🤖 AI Summary
Zero-shot generative model adaptation (ZSGM) aims to transfer a pre-trained generator to a target domain without any samples, using only textual prompts. However, existing methods enforce strict image-text alignment in CLIP embedding space, ignoring the heterogeneous and concept-dependent nature of their semantic offsets—leading to degraded generation quality. This work is the first to empirically identify a strong correlation between the magnitude of CLIP image-text offset misalignment and the semantic distance between concepts. Building upon this insight, we propose the first generation-quality-centric iterative refinement framework for ZSGM. Our approach introduces a concept-distance-aware dynamic alignment strategy and replaces rigid full alignment with a progressive image-offset calibration mechanism.
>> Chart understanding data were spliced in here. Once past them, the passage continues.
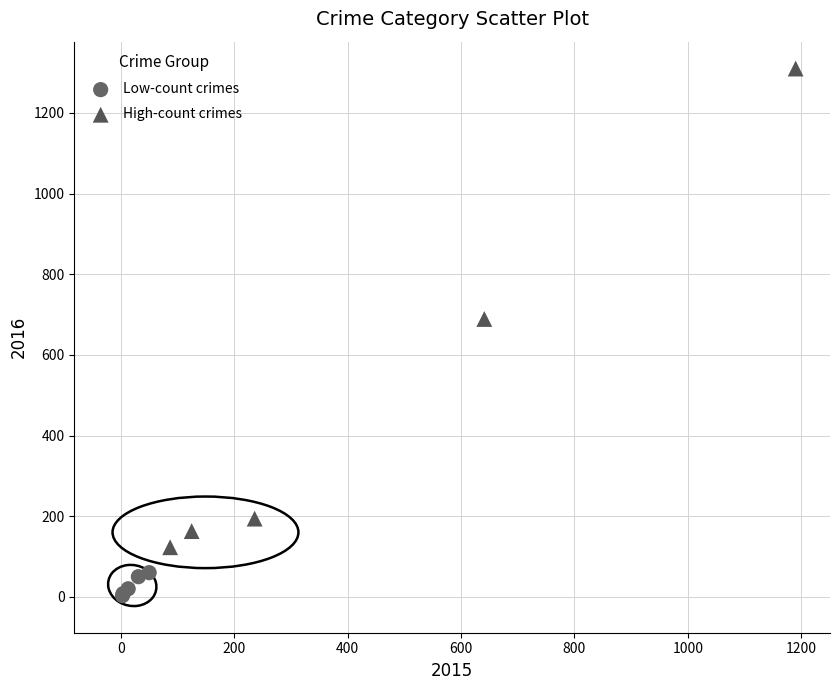

Which series reaches the maximum Y coordinate?

High-count crimes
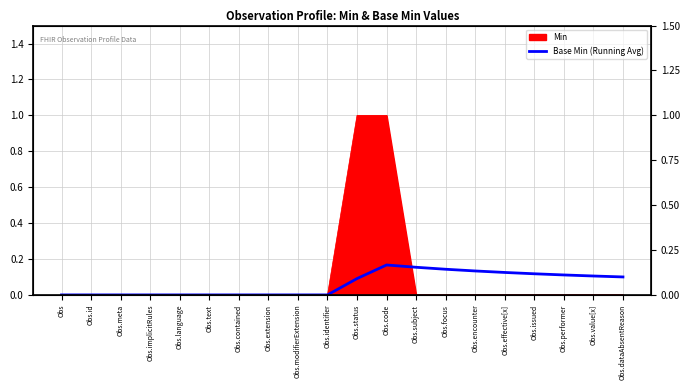

What is the difference between the values at Obs.focus and Obs.contained?

0.1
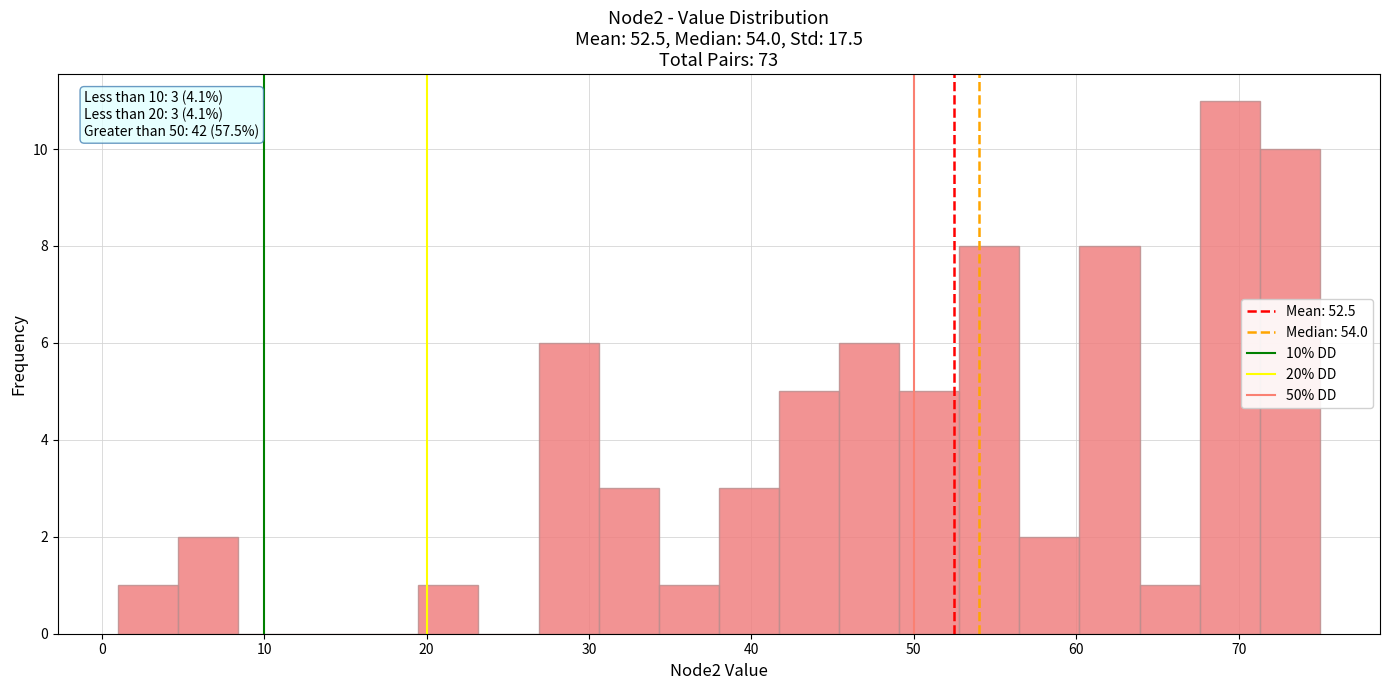

Around what value on the x-axis is the tallest bar? Give the approximate position of its centre, as read against the axis.

69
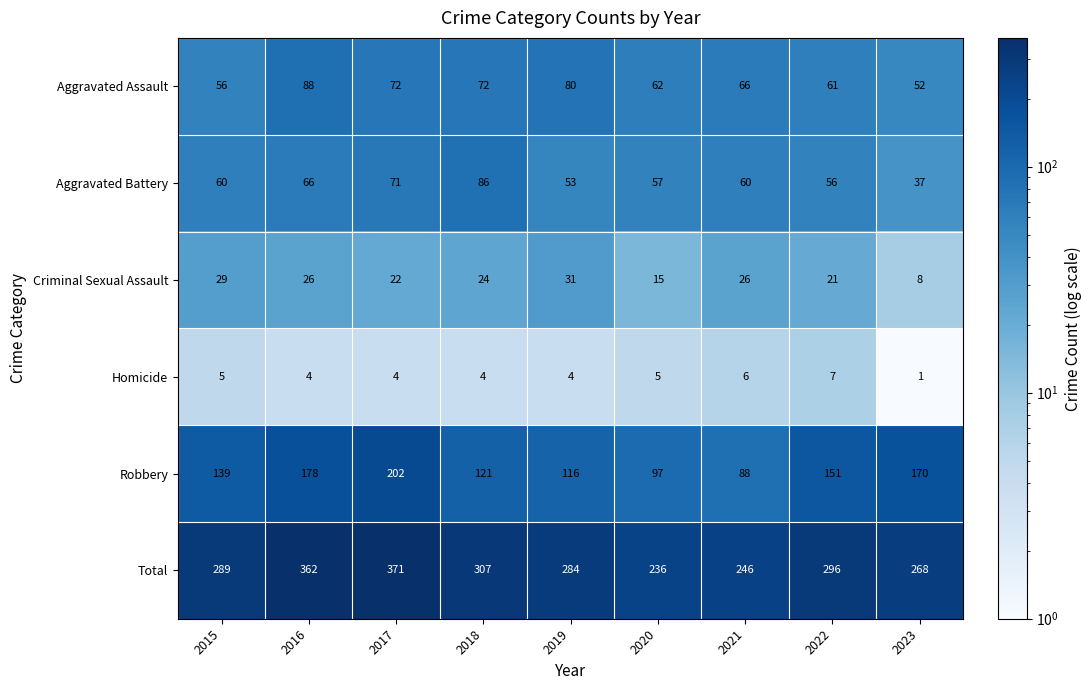

Which category has the lowest value across all series?

2023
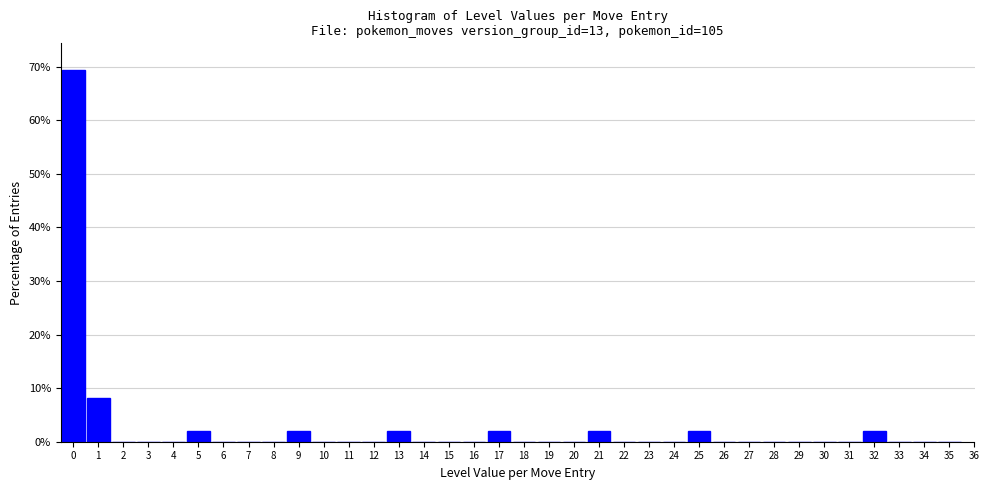

The chart shows a value of 2.0 at 17. True or false?

True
Evaluated across 26 benchmark settings, our method consistently outperforms state-of-the-art approaches, achieving significant improvements in quantitative metrics, visual fidelity, and human evaluation—enabling more precise and natural zero-shot domain transfer.
📝 Abstract
Zero-shot generative model adaptation (ZSGM) aims to adapt a pre-trained generator to a target domain using only text guidance and without any samples from the target domain. Central to recent ZSGM approaches are directional loss which use the text guidance in the form of aligning the image offset with text offset in the embedding space of a vision-language model like CLIP. This is similar to the analogical reasoning in NLP where the offset between one pair of words is used to identify a missing element in another pair by aligning the offset between these two pairs. However, a major limitation of existing ZSGM methods is that the learning objective assumes the complete alignment between image offset and text offset in the CLIP embedding space, resulting in quality degrade in generated images. Our work makes two main contributions. Inspired by the offset misalignment studies in NLP, as our first contribution, we perform an empirical study to analyze the misalignment between text offset and image offset in CLIP embedding space for various large publicly available datasets. Our important finding is that offset misalignment in CLIP embedding space is correlated with concept distance, i.e., close concepts have a less offset misalignment. To address the limitations of the current approaches, as our second contribution, we propose Adaptation with Iterative Refinement (AIR) which is the first ZSGM approach to focus on improving target domain image quality based on our new insight on offset misalignment.Qualitative, quantitative, and user study in 26 experiment setups consistently demonstrate the proposed AIR approach achieves SOTA performance. Additional experiments are in Supp.